Stelzer also reportedly arranged for Blair to address the American Enterprise Institute in Washington. In July 1995 Blair flew to Australia to address a News Corp management conference at Hayman Island on the Great Barrier Reef. There he made it clear that he had dumped Labour's longstanding policy to force News International to reduce its media holdings. ....

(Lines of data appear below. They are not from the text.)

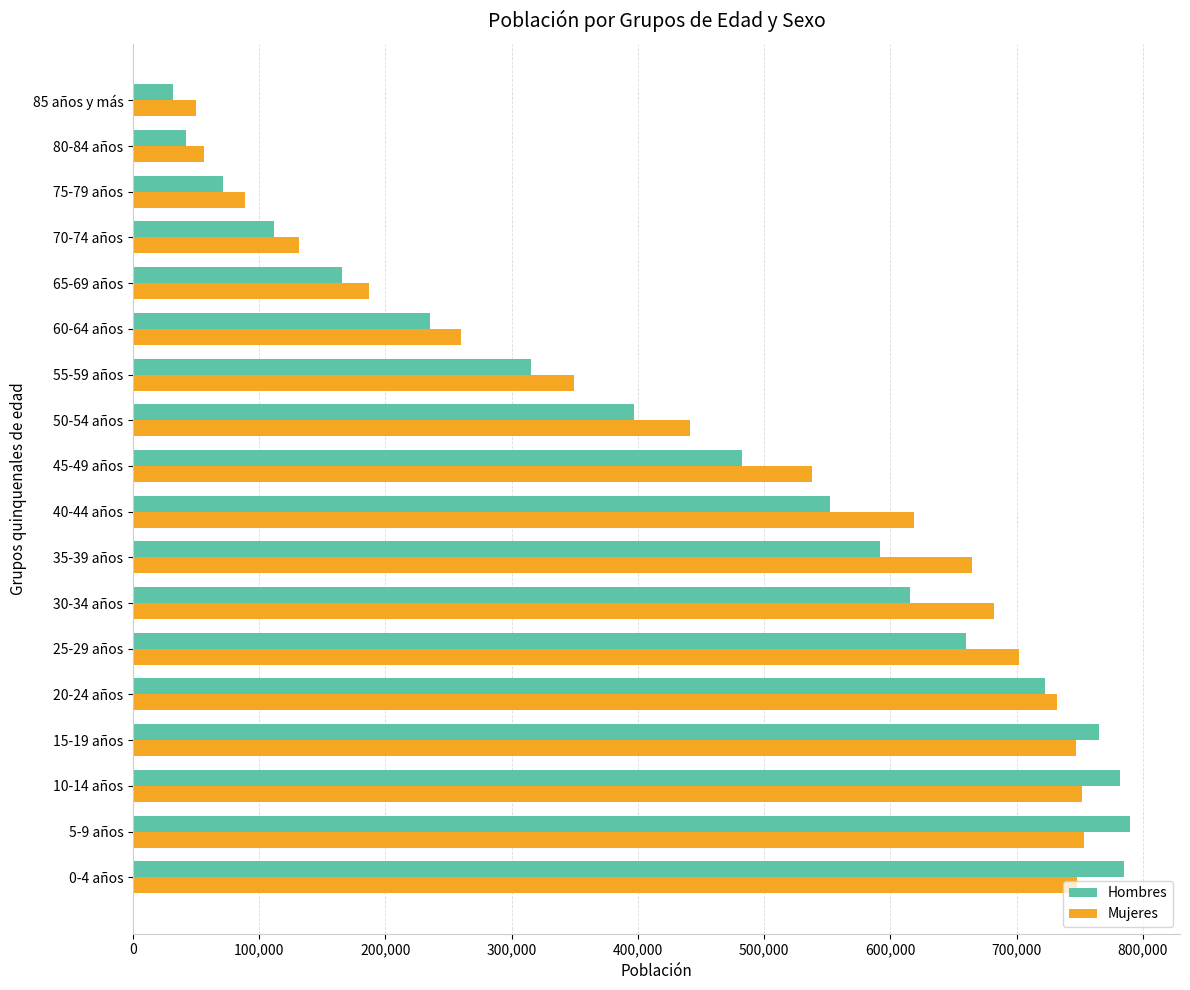

What is the difference between the maximum and minimum values in the Mujeres series?

703970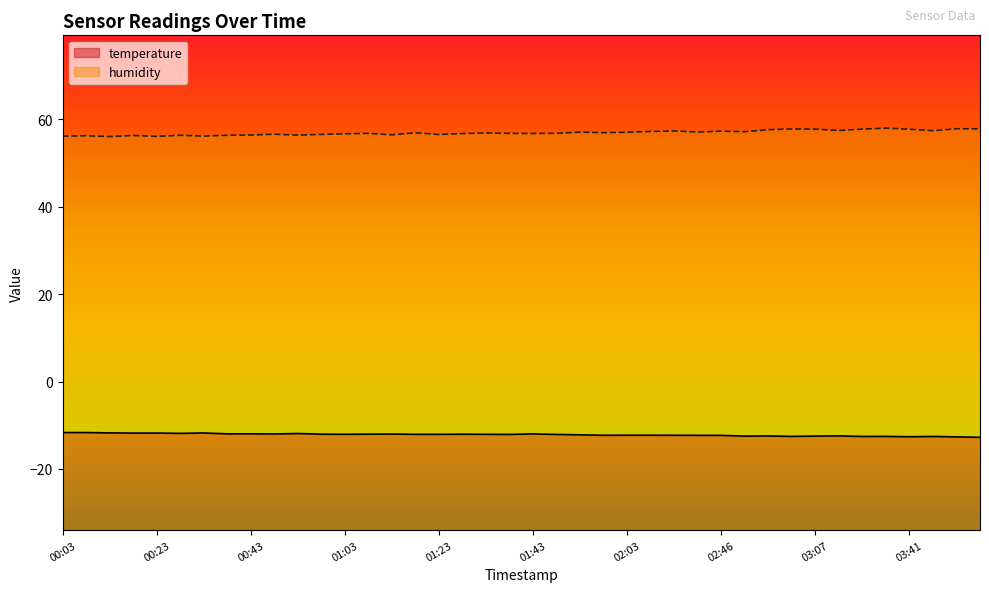

How many data points in temperature are less than -12?

28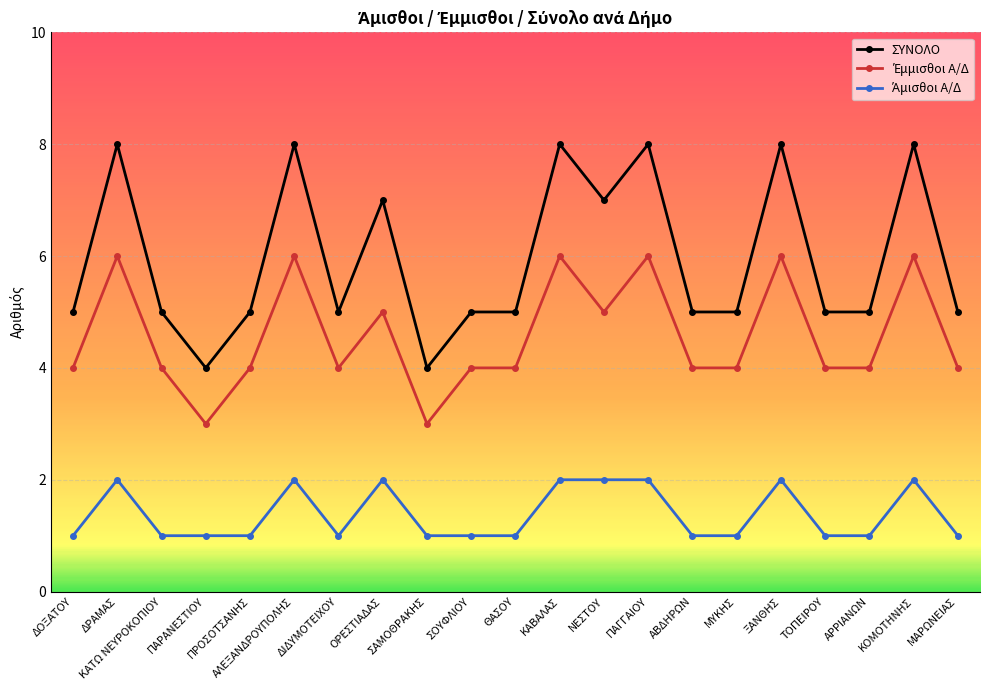

Which series has the largest total across all categories?

ΣΥΝΟΛΟ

In the summer of 1996 Stelzer wrote a remarkable tribute to Blair for Public Interest, a conservative journal edited by Irving Kristol. The article was based on an interview that Blair had given at Easter, in which he said he was an ecumenical Christian. Stelzer went on to argue that Blair had led a revolution in the British left: "Christ in, Marx out." Stelzer took Blair's somewhat diffident comments and his decision to send his children to a Catholic school and discovered Blair as a man who "has room for Christ in his Christianity." Blair was a modern reformer, Stelzer proclaimed, who had put the Methodist chapel back at the center stage of the Labour Party. He had put "sin" - a concept that Stelzer linked with "the undeserving poor" - back into political discourse. He would leave it to the theologians and philosophers" to debate what Blair actually believed:

"On thing is clear, however: the leader of Britain's left-wing party finds it acceptable, politically, to profess his Christianity and to look to the New and Old Testaments for a central core around which to develop his political program. Of necessity, that requires a cultural stance not very different from that of America's Christian Coalition." -pages 281-287

It should be noted that Stelzer's characterization of Blair's views may or may not be accurate. In any case, it would be worth exploring Stelzer's role in the debate that led up to the war.